Today, we’re going to show you how easy it is to use the Facebook Graph API to mash up data from Facebook with data in a locally hosted graph database!
It’s movie time!
Let’s say you want to see a movie with one of your friends. Wouldn’t it be neat with a service that uses the Facebook
social graph
to collect movies your friend liked, and combines this with IMDB data to produce a movie suggestion? Turns out that an app like that is pretty straight forward with a graph database.
The first step is to connect to Facebook to fetch a list of your friends, so that’s where the app will start out:
Next a list of your friends will show up:
Now, just click one of your friends and a movie suggestion will be generated:
Under the Hood
What we need to do is simply to let our mashup talk to both the Facebook Graph API and the IMDB API. Uh-oh – IMDB doesn’t have a public API that you can throw requests at. Well, that’s simple enough: we’ll just import the data into a local Neo4j
graph database and then access it through the Facebook Graph API!
So, let’s see how to solve this. Here’s the basic structure of our app:
MovieNight.js
is the mashup itself, embedded in the web page. It uses the Facebook Graph API to get information about the friends of the visitor and the movies that your friends like.
SuggestionEngine.js
uses the Graph API to talk to a Neo4j database containing movie information (a small example data set from
IMDB). The movie suggestion is based on what movies your friend has liked in the past. It simply tries to find other movies starring some actor from the liked ones.
Using the same Graph API to connect to both Facebook and the Neo4j graph database backend makes for convenience: it means that you can use tools written for Facebook for locally hosted data as well – and that’s what we’re doing here. To download the source, go to the download page.
Facebook data
To get your friends from Facebook, just use the common Facebook graph API:
FB.api('/me/friends', function(response) {
friends = response.data;
// Load friends into UI
friend_list.empty();
for ( var i = 0; i < friends.length; i ++ ) {
add_friend( friends[i] ); // write to UI
}
});
Getting the movies a friend likes is very similar to getting the friends list:
FB.api("/" + friend.id + "/movies", function(result)
{
/* handle the response here */
}
For more information, see the
Graph API documentation.
Neo4j data
To connect to the Neo4j graph server we had to
hack the connect-js library slightly, as it’s hard coded to send requests to facebook.com.
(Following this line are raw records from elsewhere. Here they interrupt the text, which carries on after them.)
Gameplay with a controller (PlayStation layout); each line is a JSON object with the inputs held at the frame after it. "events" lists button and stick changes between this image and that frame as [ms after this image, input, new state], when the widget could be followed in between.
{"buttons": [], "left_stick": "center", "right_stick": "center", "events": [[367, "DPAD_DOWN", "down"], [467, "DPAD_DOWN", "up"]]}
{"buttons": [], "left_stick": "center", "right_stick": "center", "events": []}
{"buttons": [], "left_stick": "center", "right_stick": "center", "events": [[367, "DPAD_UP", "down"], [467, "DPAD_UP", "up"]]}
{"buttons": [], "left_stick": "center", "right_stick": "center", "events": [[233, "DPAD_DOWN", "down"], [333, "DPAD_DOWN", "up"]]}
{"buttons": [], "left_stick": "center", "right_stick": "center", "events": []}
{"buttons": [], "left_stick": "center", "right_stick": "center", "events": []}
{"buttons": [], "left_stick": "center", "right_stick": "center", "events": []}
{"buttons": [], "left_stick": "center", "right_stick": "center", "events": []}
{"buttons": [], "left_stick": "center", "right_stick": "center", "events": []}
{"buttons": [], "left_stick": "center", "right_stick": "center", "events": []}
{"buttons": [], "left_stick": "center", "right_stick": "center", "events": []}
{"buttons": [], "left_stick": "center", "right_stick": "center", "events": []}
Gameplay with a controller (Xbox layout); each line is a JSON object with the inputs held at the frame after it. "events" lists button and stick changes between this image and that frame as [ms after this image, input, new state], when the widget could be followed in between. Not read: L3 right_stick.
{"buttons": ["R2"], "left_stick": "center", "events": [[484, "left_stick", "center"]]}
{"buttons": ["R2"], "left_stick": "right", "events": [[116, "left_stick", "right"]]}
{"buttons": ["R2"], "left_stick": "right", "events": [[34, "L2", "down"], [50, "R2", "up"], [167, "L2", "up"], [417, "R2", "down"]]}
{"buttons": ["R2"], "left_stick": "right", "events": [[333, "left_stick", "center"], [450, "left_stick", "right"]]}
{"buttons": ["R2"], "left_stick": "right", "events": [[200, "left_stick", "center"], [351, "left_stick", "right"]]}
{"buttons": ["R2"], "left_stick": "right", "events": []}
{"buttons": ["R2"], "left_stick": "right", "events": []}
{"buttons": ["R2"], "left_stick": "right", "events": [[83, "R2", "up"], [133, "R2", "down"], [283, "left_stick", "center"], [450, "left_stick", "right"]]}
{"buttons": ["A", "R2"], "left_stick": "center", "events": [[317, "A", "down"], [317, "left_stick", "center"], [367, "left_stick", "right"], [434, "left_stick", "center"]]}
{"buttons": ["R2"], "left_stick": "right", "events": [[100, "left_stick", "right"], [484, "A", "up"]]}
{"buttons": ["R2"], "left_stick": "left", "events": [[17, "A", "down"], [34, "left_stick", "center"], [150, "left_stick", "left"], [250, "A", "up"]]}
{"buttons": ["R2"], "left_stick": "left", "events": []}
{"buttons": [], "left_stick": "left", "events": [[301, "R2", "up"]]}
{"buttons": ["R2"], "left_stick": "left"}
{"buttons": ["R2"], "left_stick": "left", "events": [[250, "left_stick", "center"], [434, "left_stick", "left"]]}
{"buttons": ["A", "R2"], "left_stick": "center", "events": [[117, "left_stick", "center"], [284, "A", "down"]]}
What we added is the possibility to add prefixes for different data sources. It still defaults to graph.facebook.com etc., but makes a “fb:” prefix available to make your code easier to read. To hook in a data source, we modify the FB.init() call like this:
FB.init({
appId : '', // NOTE: create an appid and add it here
status : true, cookie : true, xfbml : true,
// time to add our IMDB backend to the mix
external_domains : {
imdb : 'https://localhost:4567/'
}
});
Now we’re able to send reqests to our own server as well, using code similar to the following:
FB.api("imdb:/path/to/data/in/graph", function(data) {
// data is available here :)
});
So now that we can send requests, what can we do with the Neo4j backend here? Here’s a comprehensive list showing precisely that in some detail (all requests are
GET
from
https://localhost:4567
):
Get Actor (or Movie) by Id |
Request |
Response |
/56 |
{
"name": "Bacon, Kevin",
"id": 56
}
|
Extended information about Actor(/Movie) |
Request |
Response |
/56?metadata=1 |
{
"name": "Bacon, Kevin",
"id": 56,
"metadata": {
"connections": "https://localhost:4567/56/acted_in"
},
"type": "actor"
}
|
All the Movies an Actor had a Role in |
Request |
Response |
/56/acted_in |
{
"data": [
{
"id": 57,
"title": "Woodsman, The (2004)"
},
{
"id": 59,
"title": "Wild Things (1998)"
}
// tons of movies here ...
]
}
|
Get (Actor or) Movie by Id |
Request |
Response |
/59 |
{
"title": "Wild Things (1998)",
"year": "1998",
"id": 59
}
|
Extended information about (Actor/)Movie |
Request |
Response |
/59?metadata=1 |
{
"title": "Wild Things (1998)",
"year": "1998",
"id": 59,
"metadata": {
"connections": "https://localhost:4567/59/actors"
},
"type": "movie"
}
|
All the Actors that have a Role in this Movie |
Request |
Response |
/59/actors |
{
"data": [
{
"id": 56,
"name": "Bacon, Kevin"
},
{
"id": 528,
"name": "Dillon, Matt (I)"
}
// loads of actors here ...
]
}
|
Search for Actors with “bacon” in their name |
Request |
Response |
/search?q=bacon&type=actor |
[
{
"name": "Bacon, Kevin",
"id": 56
},
{
"name": "Bacon, Travis",
"id": 14242
}
// more bacons here ...
]
|
Search for Movies with “wild things” in their title |
Request |
Response |
/search?q=wild%20things&type=movie |
[
{
"title": "Wild Things (1998)",
"year": "1998",
"id": 59
},
{
"title": "River Wild, The (1994)",
"year": "1994",
"id": 74
}
// more wild movies here ...
]
|
Ok, but how do we use this stuff then?! Well, that’s what we’re going to look into right away, to see the Facebook Graph API used from JavaScript with a Neo4j/IMDB backend. To get started, here’s how to perform a search:
self.movie_info = function( movie_name, callback ) {
// The search API uses commas for AND-type searches, spaces become OR, so for
// the movie names, we switch spaces out for commas.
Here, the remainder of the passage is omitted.